- [Dataset extract]
-- Opening Marker --
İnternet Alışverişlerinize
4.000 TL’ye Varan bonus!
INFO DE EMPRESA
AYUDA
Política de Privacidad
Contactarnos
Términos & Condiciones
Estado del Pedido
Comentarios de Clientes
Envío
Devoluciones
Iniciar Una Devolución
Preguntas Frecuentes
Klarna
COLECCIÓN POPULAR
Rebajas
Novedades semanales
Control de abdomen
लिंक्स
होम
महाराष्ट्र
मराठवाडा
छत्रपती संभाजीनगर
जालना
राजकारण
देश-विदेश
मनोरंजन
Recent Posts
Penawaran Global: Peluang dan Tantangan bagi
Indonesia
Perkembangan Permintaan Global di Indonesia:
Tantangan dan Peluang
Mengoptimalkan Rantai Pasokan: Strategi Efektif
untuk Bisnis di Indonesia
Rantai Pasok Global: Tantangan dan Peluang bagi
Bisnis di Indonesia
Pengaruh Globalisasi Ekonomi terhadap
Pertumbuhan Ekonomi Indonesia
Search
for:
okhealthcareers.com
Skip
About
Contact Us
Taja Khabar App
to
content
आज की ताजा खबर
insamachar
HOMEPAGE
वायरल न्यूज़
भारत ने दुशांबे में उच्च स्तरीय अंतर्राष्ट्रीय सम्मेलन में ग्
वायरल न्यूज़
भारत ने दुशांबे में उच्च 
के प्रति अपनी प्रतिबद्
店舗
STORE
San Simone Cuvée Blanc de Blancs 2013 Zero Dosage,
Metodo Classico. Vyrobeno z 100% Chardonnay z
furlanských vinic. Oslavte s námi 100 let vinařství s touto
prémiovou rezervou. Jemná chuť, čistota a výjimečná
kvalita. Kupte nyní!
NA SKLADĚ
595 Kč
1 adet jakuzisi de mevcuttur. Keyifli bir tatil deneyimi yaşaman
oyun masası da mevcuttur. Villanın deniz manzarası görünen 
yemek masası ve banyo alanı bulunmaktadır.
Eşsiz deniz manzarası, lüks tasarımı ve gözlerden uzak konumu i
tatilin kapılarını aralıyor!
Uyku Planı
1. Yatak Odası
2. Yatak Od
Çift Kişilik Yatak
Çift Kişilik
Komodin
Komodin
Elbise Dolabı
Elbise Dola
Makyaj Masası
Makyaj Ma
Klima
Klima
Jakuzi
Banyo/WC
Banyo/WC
-- Closing Marker --
- [Work task] Could you copy out the data in full, exactly as it is written?

- [Response below]
İnternet Alışverişlerinize
4.000 TL’ye Varan bonus!
INFO DE EMPRESA
AYUDA
Política de Privacidad
Contactarnos
Términos & Condiciones
Estado del Pedido
Comentarios de Clientes
Envío
Devoluciones
Iniciar Una Devolución
Preguntas Frecuentes
Klarna
COLECCIÓN POPULAR
Rebajas
Novedades semanales
Control de abdomen
लिंक्स
होम
महाराष्ट्र
मराठवाडा
छत्रपती संभाजीनगर
जालना
राजकारण
देश-विदेश
मनोरंजन
Recent Posts
Penawaran Global: Peluang dan Tantangan bagi
Indonesia
Perkembangan Permintaan Global di Indonesia:
Tantangan dan Peluang
Mengoptimalkan Rantai Pasokan: Strategi Efektif
untuk Bisnis di Indonesia
Rantai Pasok Global: Tantangan dan Peluang bagi
Bisnis di Indonesia
Pengaruh Globalisasi Ekonomi terhadap
Pertumbuhan Ekonomi Indonesia
Search
for:
okhealthcareers.com
Skip
About
Contact Us
Taja Khabar App
to
content
आज की ताजा खबर
insamachar
HOMEPAGE
वायरल न्यूज़
भारत ने दुशांबे में उच्च स्तरीय अंतर्राष्ट्रीय सम्मेलन में ग्
वायरल न्यूज़
भारत ने दुशांबे में उच्च 
के प्रति अपनी प्रतिबद्
店舗
STORE
San Simone Cuvée Blanc de Blancs 2013 Zero Dosage,
Metodo Classico. Vyrobeno z 100% Chardonnay z
furlanských vinic. Oslavte s námi 100 let vinařství s touto
prémiovou rezervou. Jemná chuť, čistota a výjimečná
kvalita. Kupte nyní!
NA SKLADĚ
595 Kč
1 adet jakuzisi de mevcuttur. Keyifli bir tatil deneyimi yaşaman
oyun masası da mevcuttur. Villanın deniz manzarası görünen 
yemek masası ve banyo alanı bulunmaktadır.
Eşsiz deniz manzarası, lüks tasarımı ve gözlerden uzak konumu i
tatilin kapılarını aralıyor!
Uyku Planı
1. Yatak Odası
2. Yatak Od
Çift Kişilik Yatak
Çift Kişilik
Komodin
Komodin
Elbise Dolabı
Elbise Dola
Makyaj Masası
Makyaj Ma
Klima
Klima
Jakuzi
Banyo/WC
Banyo/WC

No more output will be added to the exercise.